La malnutrition et la surpopulation ont tendance à éclipser les améliorations intervenues dans les grandes prisons du pays ces dernières années. Le 21 juin dernier, à la faveur de la journée du mois de l’enfant guinéen, l’enceinte de la Maison centrale de Conakry a été ouverte à des journalistes. C’est une vaste cour, très propre, qui a accueilli la cérémonie de célébration de cette journée. Loin d’une propreté de circonstance, la Maison centrale de Conakry serait nettoyée chaque jour. Ici, il y a la cellule des hommes qui abrite la majorité des détenus. A côté, il y a la cellule des femmes, la cellule des mineurs et celle des malades en attente de bénéficier des soins.
La Maison Centrale est également composée d’un bâtiment administratif – où travaillent le régisseur et ses collaborateurs –, d’une mosquée pouvant accueillir jusqu’à 100 musulmans, mais aussi d’une chapelle d’une capacité de 148 places. En plus des lieux de culte, il y a une infirmerie avec 13 personnels de santé dont un médecin, des ateliers de couture, de coiffure et de teinture.
Ce 21 juin, un personnel de la Maison centrale nous a confié que les marchandises à l’intérieur de la prison étaient vendues par des détenus marchands. Bien avant, on nous avait déjà signalés qu’un détenu est parvenu à acheter un téléviseur à sa maman grâce à ses activités dans la prison.
Travaux de réhabilitation, propreté, accès à l’eau potable, formation professionnelle en vue d’une réinsertion socioprofessionnelle, activités éducatives et de loisirs… les prisons guinéennes s’humanisent. Certes lentement. Mais, avec le désengagement du CICR et la fin du PARJU (Projet d’Appui à la Réforme de la Justice) en 2020, on peut craindre un retour à la case départ.

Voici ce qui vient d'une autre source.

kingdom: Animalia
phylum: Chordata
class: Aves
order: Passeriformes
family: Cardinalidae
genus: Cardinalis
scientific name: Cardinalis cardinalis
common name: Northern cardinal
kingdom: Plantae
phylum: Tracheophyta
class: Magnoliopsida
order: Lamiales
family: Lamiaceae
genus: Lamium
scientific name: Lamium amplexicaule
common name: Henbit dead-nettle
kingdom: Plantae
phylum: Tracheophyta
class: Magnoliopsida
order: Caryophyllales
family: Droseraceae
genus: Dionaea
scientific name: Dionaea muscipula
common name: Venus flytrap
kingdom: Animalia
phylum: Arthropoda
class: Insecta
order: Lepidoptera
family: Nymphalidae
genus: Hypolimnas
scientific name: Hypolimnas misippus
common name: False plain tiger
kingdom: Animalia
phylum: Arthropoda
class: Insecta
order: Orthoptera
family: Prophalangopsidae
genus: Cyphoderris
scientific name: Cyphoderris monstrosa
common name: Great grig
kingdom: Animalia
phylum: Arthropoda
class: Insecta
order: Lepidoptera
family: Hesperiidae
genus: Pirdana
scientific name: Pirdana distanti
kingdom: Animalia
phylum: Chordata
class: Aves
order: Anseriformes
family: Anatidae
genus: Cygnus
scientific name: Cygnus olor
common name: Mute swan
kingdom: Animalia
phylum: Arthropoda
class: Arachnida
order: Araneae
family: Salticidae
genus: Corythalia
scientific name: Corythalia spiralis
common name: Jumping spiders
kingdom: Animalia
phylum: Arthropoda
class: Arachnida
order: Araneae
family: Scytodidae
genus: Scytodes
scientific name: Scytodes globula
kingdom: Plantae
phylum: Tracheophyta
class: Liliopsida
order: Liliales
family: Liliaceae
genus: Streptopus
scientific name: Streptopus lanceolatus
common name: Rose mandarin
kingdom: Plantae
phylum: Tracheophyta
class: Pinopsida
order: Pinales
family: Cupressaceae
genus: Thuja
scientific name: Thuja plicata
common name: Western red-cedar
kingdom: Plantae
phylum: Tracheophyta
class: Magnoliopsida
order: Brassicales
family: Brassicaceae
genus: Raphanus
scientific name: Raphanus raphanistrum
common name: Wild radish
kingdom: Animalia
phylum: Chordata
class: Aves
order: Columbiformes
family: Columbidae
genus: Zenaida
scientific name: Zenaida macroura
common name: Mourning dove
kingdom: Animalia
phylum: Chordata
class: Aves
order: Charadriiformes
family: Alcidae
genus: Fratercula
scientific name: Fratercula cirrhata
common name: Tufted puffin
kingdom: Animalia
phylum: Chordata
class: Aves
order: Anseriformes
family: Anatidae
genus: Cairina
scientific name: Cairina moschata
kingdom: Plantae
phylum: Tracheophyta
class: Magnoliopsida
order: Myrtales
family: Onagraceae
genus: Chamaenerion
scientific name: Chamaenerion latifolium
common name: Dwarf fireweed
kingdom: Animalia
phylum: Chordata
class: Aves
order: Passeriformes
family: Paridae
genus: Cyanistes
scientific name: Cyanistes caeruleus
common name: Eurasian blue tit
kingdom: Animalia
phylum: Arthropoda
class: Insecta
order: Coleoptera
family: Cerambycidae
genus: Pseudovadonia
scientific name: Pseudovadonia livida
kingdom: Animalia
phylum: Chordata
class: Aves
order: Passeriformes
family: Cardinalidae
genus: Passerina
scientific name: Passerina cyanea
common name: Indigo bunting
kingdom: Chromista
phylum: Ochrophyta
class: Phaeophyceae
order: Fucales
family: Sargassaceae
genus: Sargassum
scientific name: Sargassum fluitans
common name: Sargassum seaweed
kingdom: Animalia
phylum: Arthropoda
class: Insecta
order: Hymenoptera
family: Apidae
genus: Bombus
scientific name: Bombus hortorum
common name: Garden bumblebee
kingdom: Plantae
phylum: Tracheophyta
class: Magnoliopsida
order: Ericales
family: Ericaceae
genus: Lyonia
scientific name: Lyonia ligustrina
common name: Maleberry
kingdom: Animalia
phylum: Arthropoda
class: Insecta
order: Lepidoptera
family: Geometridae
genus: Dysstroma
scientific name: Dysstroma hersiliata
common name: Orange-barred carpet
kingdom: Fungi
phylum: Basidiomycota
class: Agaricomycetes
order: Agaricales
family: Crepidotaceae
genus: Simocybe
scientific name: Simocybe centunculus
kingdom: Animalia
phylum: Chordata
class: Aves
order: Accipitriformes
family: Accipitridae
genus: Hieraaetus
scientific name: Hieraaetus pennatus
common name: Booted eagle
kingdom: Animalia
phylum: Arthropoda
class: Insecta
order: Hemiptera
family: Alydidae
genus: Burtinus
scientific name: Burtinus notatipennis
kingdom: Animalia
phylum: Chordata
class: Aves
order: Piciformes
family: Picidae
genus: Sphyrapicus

David Birdier, le chef de délégation de la fondation Terre des hommes qui intervient dans neuf prisons en Guinée, n’a pas manqué d’émettre cette crainte le 21 juin dernier… Quand on sait que l’essentiel du progrès est à l’actif des ONG et institutions partenaires, on ne peut que craindre la fin du PARJU financé par l’Union européenne.